Endeavor doesn’t want to clean up after UA? Uh, forget UA. What about saving a kid?

— Oh yeah, Ragdoll was also kidnapped. I keep forgetting about her, because I just find it odd that they even bothered.

— I like how the kids are trying to be sneaky, but there’s nothing inconspicuous about five individuals standing around one vending machine. They should have Momo create a drone or something, but maybe she doesn’t know how to. At the very least, they should have her create earpieces so they can split up and still communicate with each other. I don’t think it’s very smart for all five of them to move together.

— Oh boy, they came looking for Bakugo, and they got an entire warehouse full of Nomus instead. This sort of thing is just sitting in the middle of a city, huh…

— Compress: “I can’t believe [Bakugo’s] such a bad listener.” Maybe you guys should have done a better job at mentally profiling him.

— Before anyone can lay another finger on Bakugo, the pro heroes literally crash the party.

— Yo, a lot of these guys better be arrested if the pro heroes manage to get such a huge jump on the villains.

— Okay, Bakugo.

— Meanwhile, Mt. Lady is going all Godzilla on the Nomu factory. Man, for all the drama, Deku and his buddies are completely useless right now. They’re not needed for anything… unless All For One manages to turn everything in the villains’ favor by simply showing up.

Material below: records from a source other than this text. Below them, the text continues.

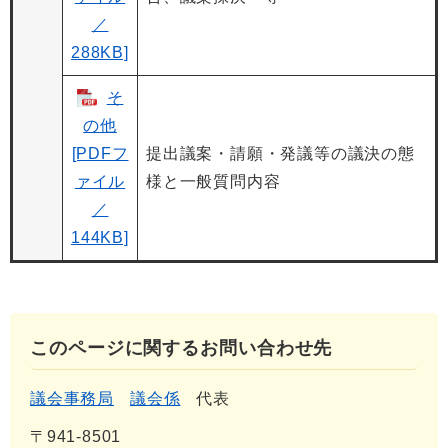
／
288KB]
そ
の他
[PDFフ
提出議案・請願・発議等の議決の態
ァイル
様と一般質問内容
／
144KB]
このページに関するお問い合わせ先
議会事務局
議会係
代表
〒941-8501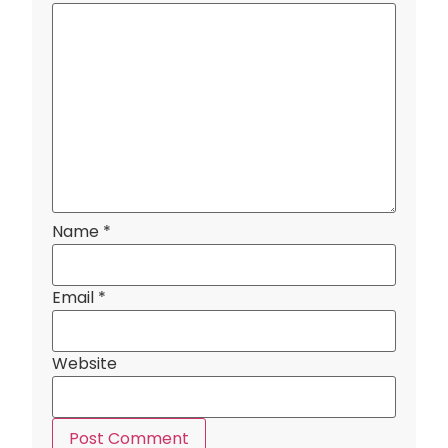
Name
*
Email
*
Website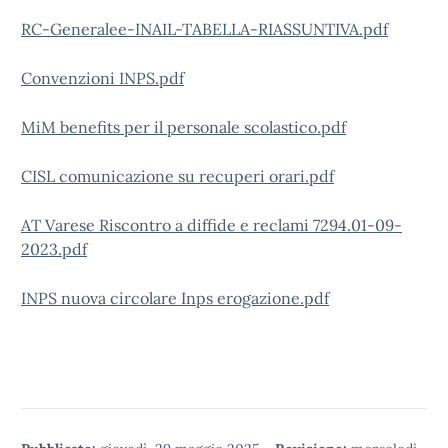
RC-Generalee-INAIL-TABELLA-RIASSUNTIVA.pdf
Convenzioni INPS.pdf
MiM benefits per il personale scolastico.pdf
CISL comunicazione su recuperi orari.pdf
AT Varese Riscontro a diffide e reclami 7294.01-09-
2023.pdf
INPS nuova circolare Inps erogazione.pdf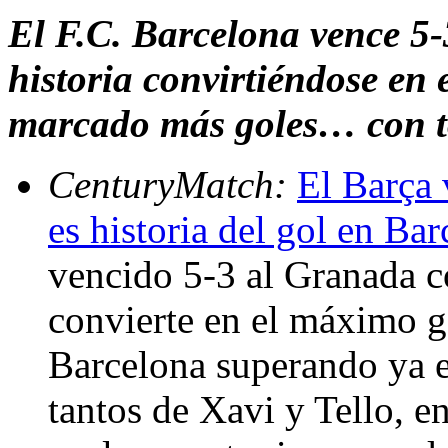
El F.C. Barcelona vence 5
historia convirtiéndose en
marcado más goles… con to
CenturyMatch:
El Barça 
es historia del gol en Ba
vencido 5-3 al Granada c
convierte en el máximo go
Barcelona superando ya e
tantos de Xavi y Tello, en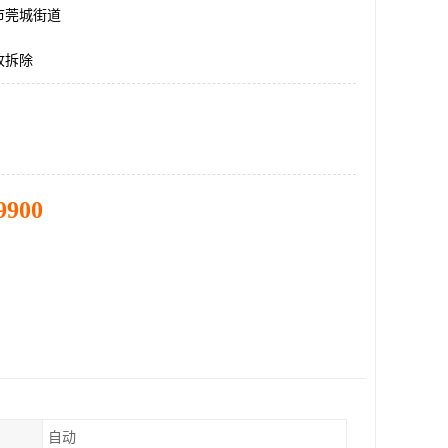
市莞城街道
收拆除
9900
自动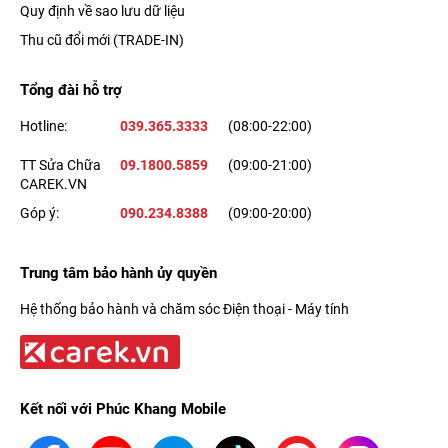
Quy định về sao lưu dữ liệu
Thu cũ đổi mới (TRADE-IN)
Tổng đài hỗ trợ
Hotline:
039.365.3333
(08:00-22:00)
TT Sửa Chữa
09.1800.5859
(09:00-21:00)
CAREK.VN
Góp ý:
090.234.8388
(09:00-20:00)
Trung tâm bảo hành ủy quyền
Hệ thống bảo hành và chăm sóc Điện thoại - Máy tính
Kết nối với Phúc Khang Mobile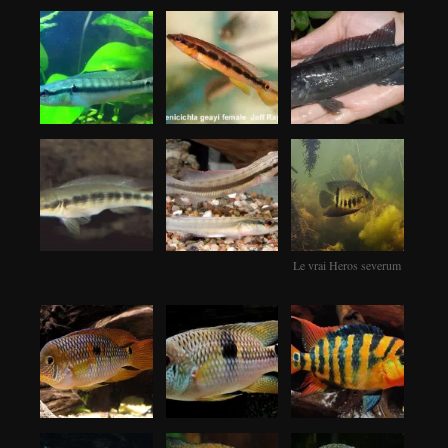
Le vrai Heros severum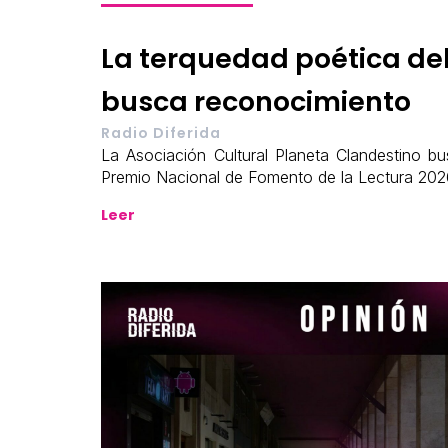
La terquedad poética d
busca reconocimiento
Radio Diferida
La Asociación Cultural Planeta Clandestino bus
Premio Nacional de Fomento de la Lectura 202
Leer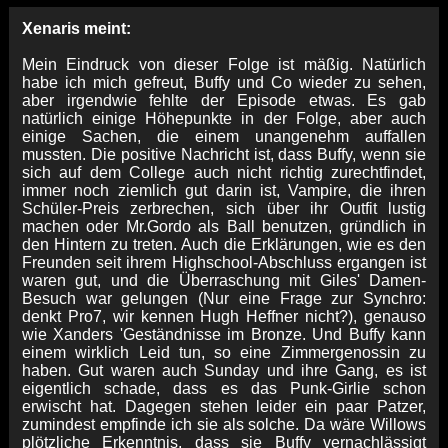
Xenaris meint:
Mein Eindruck von dieser Folge ist mäßig. Natürlich
habe ich mich gefreut, Buffy und Co wieder zu sehen,
aber irgendwie fehlte der Episode etwas. Es gab
natürlich einige Höhepunkte in der Folge, aber auch
einige Sachen, die einem unangenehm auffallen
mussten. Die positive Nachricht ist, dass Buffy, wenn sie
sich auf dem College auch nicht richtig zurechtfindet,
immer noch ziemlich gut darin ist, Vampire, die ihren
Schüler-Preis zerbrechen, sich über ihr Outfit lustig
machen oder Mr.Gordo als Ball benutzen, gründlich in
den Hintern zu treten. Auch die Erklärungen, wie es den
Freunden seit ihrem Highschool-Abschluss ergangen ist
waren gut, und die Überraschung mit Giles' Damen-
Besuch war gelungen (Nur eine Frage zur Synchro:
denkt Pro7, wir kennen Hugh Heffner nicht?), genauso
wie Xanders 'Geständnisse im Bronze. Und Buffy kann
einem wirklich Leid tun, so eine Zimmergenossin zu
haben. Gut waren auch Sunday und ihre Gang, es ist
eigentlich schade, dass es das Punk-Girlie schon
erwischt hat. Dagegen stehen leider ein paar Patzer,
zumindest empfinde ich sie als solche. Da wäre Willows
plötzliche Erkenntnis, dass sie Buffy vernachlässigt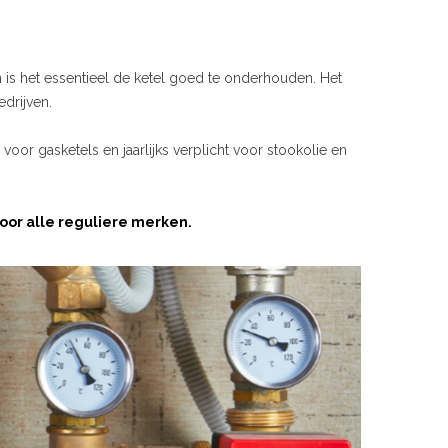
is het essentieel de ketel goed te onderhouden. Het
edrijven.
s voor gasketels en jaarlijks verplicht voor stookolie en
or alle reguliere merken.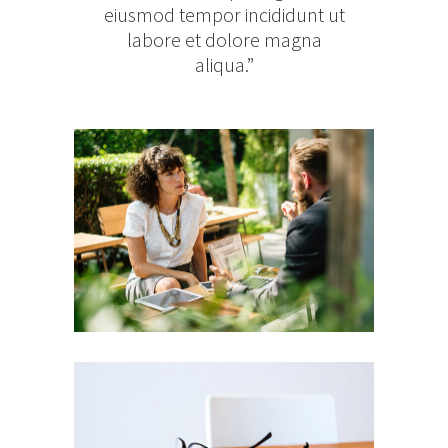
eiusmod tempor incididunt ut
labore et dolore magna
aliqua.”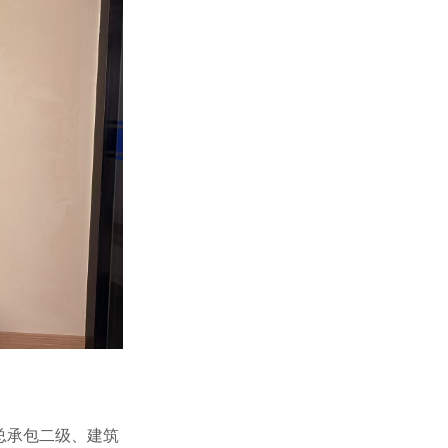
总承包二级、建筑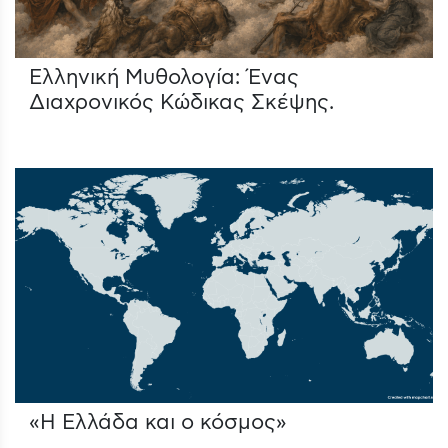
Ελληνική Μυθολογία: Ένας
Διαχρονικός Κώδικας Σκέψης.
«Η Ελλάδα και ο κόσμος»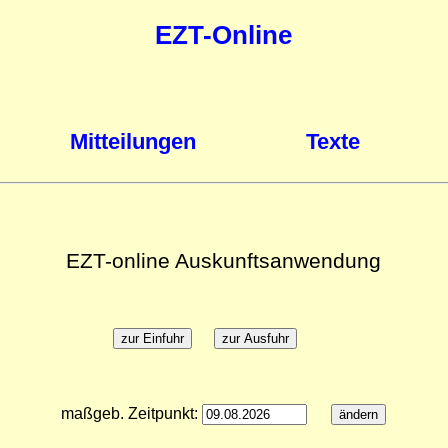
EZT-Online
Mitteilungen
Texte
EZT-online Auskunftsanwendung
maßgeb. Zeitpunkt: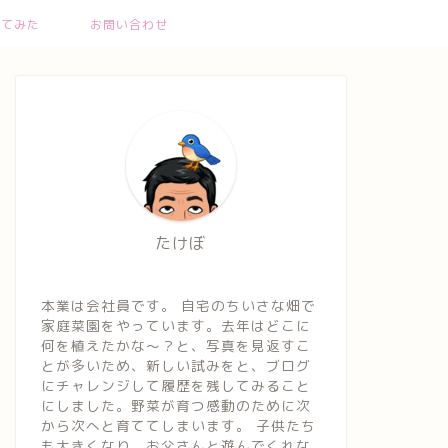
ってみた
お問い合わせ
たけぼ
本業は会社員です。 自宅のちいさな畑で
家庭菜園をやっています。去年はどこに
何を植えたかな～？と、写真を見返すこ
とが多いため、新しい試みをと、ブログ
にチャレンジして履歴を残してみること
にしました。野菜が育つ感動のために次
から次へと育ててしまいます。 子供たち
も大きくなり、お父さんと遊んでくれな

— Oh, Ragdoll was also in that abandoned warehouse? Why were they just keeping her there?

— This is going too smoothly for the pro heroes. They even have time to stand around and talk shit at Shigaraki. You know something bad is about to happen real soon, ’cause if this was over, they’d just haul all of these guys off to prison. Why are we still standing around talking? I guess they want Shigaraki to reveal All For One’s location, but do we really gotta interrogate him here?

— I guess Shigaraki was a victim of the bystander effect — one that has been warped by a world in which heroes exist. Still kinda stupid to blame that on heroes, though. That’s society’s fault as a whole. But I guess he never stood a chance with an evil guy like All For One whispering bad stuff in his ears. See, you need angst to corrupt someone.

— Welp, here’s where things go pear-shaped: even though Kurogiri is unconscious, Nomus are still appearing out of nowhere. All For One must have some kind of ability to transport people as well. The guy must still have like 20 Quirks or something.

— The hell? The black gunk is also coming from Bakugo’s mouth?

— It’s almost like he’s being spirited away.

— Damn, All Might is taking this hard.

— The Nomus are now causing mayhem in the streets and overwhelming the police. More importantly, Deku and his friends won’t be useless after all. This is their time to shine.

— So we get to see what happened two minutes ago. Mt. Lady sticks her tongue out at these Nomus. I find it amusing. Her colleagues are all trying to be professionals, but she’s just straight up disgusted.

— Poor Ragdoll. It turns out All For One stole her powers. I don’t see him going down anytime soon, and even if he did, that doesn’t mean that she’ll get her powers back. This is pretty much the end of her pro career. Plus, didn’t they say that like 80% of the population has a Quirk? Either way, it must feel crippling to suddenly lose something that you’ve had all your life — something that you actually identified with. Her Quirk was essentially her, and now it’s gone. Ragdoll’s going to need a lot of support after this incident, because I can’t imagine how she won’t be devastated when she finds out that she’s Quirk-less.

— Best Jeanist tries to subdue the guy, but he’s clearly outmatched. But before we can see what All For One just did, the credits roll. Boooooo. Booooooooooooo.

— Wait, what? All For One’s spirit gave them visions of death? I dunno, man… that feels like we’re overdoing it a bit.